As a 30.8-mile tributary of the Des Moines River in central Iowa, the Raccoon River is part of the watershed of the Mississippi River. Stowe said these drainage systems in the three counties quickly transport nitrate by groundwater to the nearest waterway, bypassing natural absorption and de-nitrification processes that would otherwise protect the watersheds. 
“Des Moines Water Works is taking this decisive action to underscore that the degraded condition of our state’s source waters is a very real problem, not just to Des Moines Water Works,” he added, “but to the 500,000 customers we serve, as well as to Iowans generally who have a right of use and enjoyment of the water commonwealth of our state.” 
The board issued a notice of intent to sue, alleging the governing authorities of 10 drainage districts – namely the Sac County Board of Supervisors, Buena Vista County Board of Supervisors and Calhoun County Board of Supervisors – are discharging pollutants into the Raccoon River without the permits required by law.
The notice of intent to sue is a 60-day notification under the citizen suit provision of the Federal Water Pollution Control Act (commonly known as the Clean Water Act) and Iowa Code Chapter 455B. 
According to the lawsuit, Des Moines-based DMWW in central Iowa uses both the Raccoon and Des Moines rivers as water sources and has experienced extremely high concentrations of nitrate in both rivers in the spring and summer of 2013 and the fall and winter of 2014. 
Under the Safe Drinking Water Act, the maximum contaminant level (MCL) for nitrate is 10 mg/L. Stowe said this standard is set by the EPA, and DMWW is legally obligated to provide clean and safe drinking water that meets this MCL standard.
Stowe said recent DMWW water monitoring at 72 sample sites in Sac County had shown nitrate levels as high as 39.2 mg/L in groundwater discharged by drainage districts, correlating with measurements by the United States Geologic Survey (USGS), a scientific agency in the U.S. government at monitoring sites along the Raccoon River. 
In 2013, when nitrate levels in the Raccoon and Des Moines rivers were at a record high, Stowe said DMWW incurred approximately $900,000 in treatment costs and lost revenues, he added.
Neil Hamilton, director of the Agricultural Law Center at Drake University, told the Des Moines Register that he’s “unaware of any precedent for this type of dispute” but said the issue has merit.
However, Iowa Agriculture Secretary Bill Northey, who will hold public meetings Jan. 20-21 to address concerns about the lawsuit, said DMWW’s action is “the wrong approach to address the important issue of improving water quality.”

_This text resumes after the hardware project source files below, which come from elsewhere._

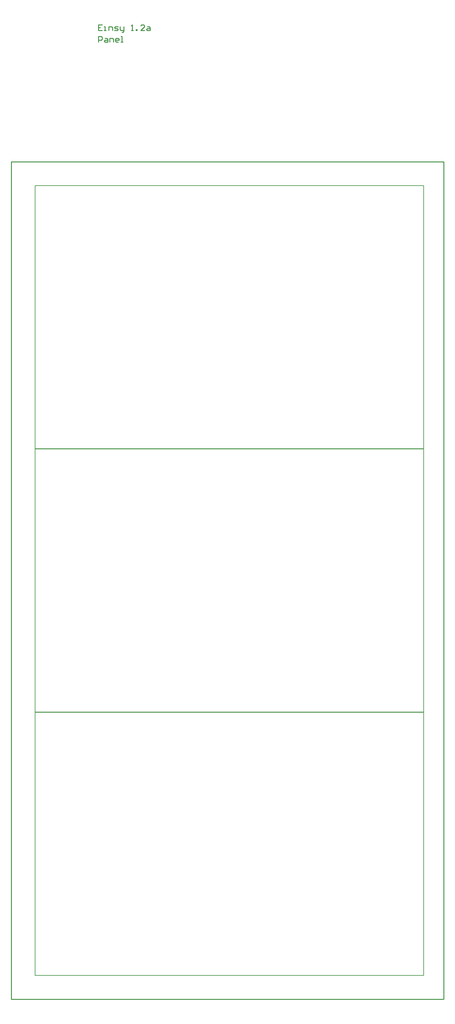
<source format=gm1>
G04*
G04 #@! TF.GenerationSoftware,Altium Limited,Altium Designer,18.1.9 (240)*
G04*
G04 Layer_Color=16711935*
%FSLAX24Y24*%
%MOIN*%
G70*
G01*
G75*
%ADD12C,0.0100*%
%ADD14C,0.0080*%
G54D12*
X0Y0D02*
Y89016D01*
X46000D01*
Y0D02*
Y89016D01*
X0Y0D02*
X45928D01*
X9650Y103600D02*
X9250D01*
Y103000D01*
X9650D01*
X9250Y103300D02*
X9450D01*
X9850Y103000D02*
X10050D01*
X9950D01*
Y103400D01*
X9850D01*
X10350Y103000D02*
Y103400D01*
X10650D01*
X10750Y103300D01*
Y103000D01*
X10949D02*
X11249D01*
X11349Y103100D01*
X11249Y103200D01*
X11049D01*
X10949Y103300D01*
X11049Y103400D01*
X11349D01*
X11549D02*
Y103100D01*
X11649Y103000D01*
X11949D01*
Y102900D01*
X11849Y102800D01*
X11749D01*
X11949Y103000D02*
Y103400D01*
X12749Y103000D02*
X12949D01*
X12849D01*
Y103600D01*
X12749Y103500D01*
X13249Y103000D02*
Y103100D01*
X13349D01*
Y103000D01*
X13249D01*
X14148D02*
X13749D01*
X14148Y103400D01*
Y103500D01*
X14048Y103600D01*
X13849D01*
X13749Y103500D01*
X14448Y103400D02*
X14648D01*
X14748Y103300D01*
Y103000D01*
X14448D01*
X14348Y103100D01*
X14448Y103200D01*
X14748D01*
X9250Y101750D02*
Y102350D01*
X9550D01*
X9650Y102250D01*
Y102050D01*
X9550Y101950D01*
X9250D01*
X9950Y102150D02*
X10150D01*
X10250Y102050D01*
Y101750D01*
X9950D01*
X9850Y101850D01*
X9950Y101950D01*
X10250D01*
X10450Y101750D02*
Y102150D01*
X10750D01*
X10849Y102050D01*
Y101750D01*
X11349D02*
X11149D01*
X11049Y101850D01*
Y102050D01*
X11149Y102150D01*
X11349D01*
X11449Y102050D01*
Y101950D01*
X11049D01*
X11649Y101750D02*
X11849D01*
X11749D01*
Y102350D01*
X11649D01*
G54D14*
X2539Y30492D02*
X43878D01*
X2539Y2539D02*
X43878D01*
X2539D02*
Y30492D01*
X43878Y2539D02*
Y30492D01*
X2539Y58484D02*
X43878D01*
X2539Y30531D02*
X43878D01*
X2539D02*
Y58484D01*
X43878Y30531D02*
Y58484D01*
X2539Y86476D02*
X43878D01*
X2539Y58524D02*
X43878D01*
X2539D02*
Y86476D01*
X43878Y58524D02*
Y86476D01*
M02*

</source>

“It continues the negative, antagonistic and unproductive approach by the current leadership at Des Moines Water Works,” he said in a Jan. 14 statement. “Working with farmers and investing in additional conservation practices are what is needed.”
Bill Couser, Nevada, Iowa, cattle producer, agreed. At a Jan. 8 public comment session to address the board, Couser said “we don’t need more rules and regulations. We need cooperation.”
John Torbert, executive director of the Iowa Drainage District Assoc., said DMWW’s legal action against the three counties was hypocritical because DMWW itself discharged about 13,500 pounds of nitrates into the Raccoon River in 2013 alone, according to a June Register report.
But Stowe told the Register in a Jan. 8 interview that “the practice continues because state authorities have not permitted anything else.”
“We’re still doing it today, but we’re operating under a state permit that not only allows us to do it, but insists that we do it,” he claimed.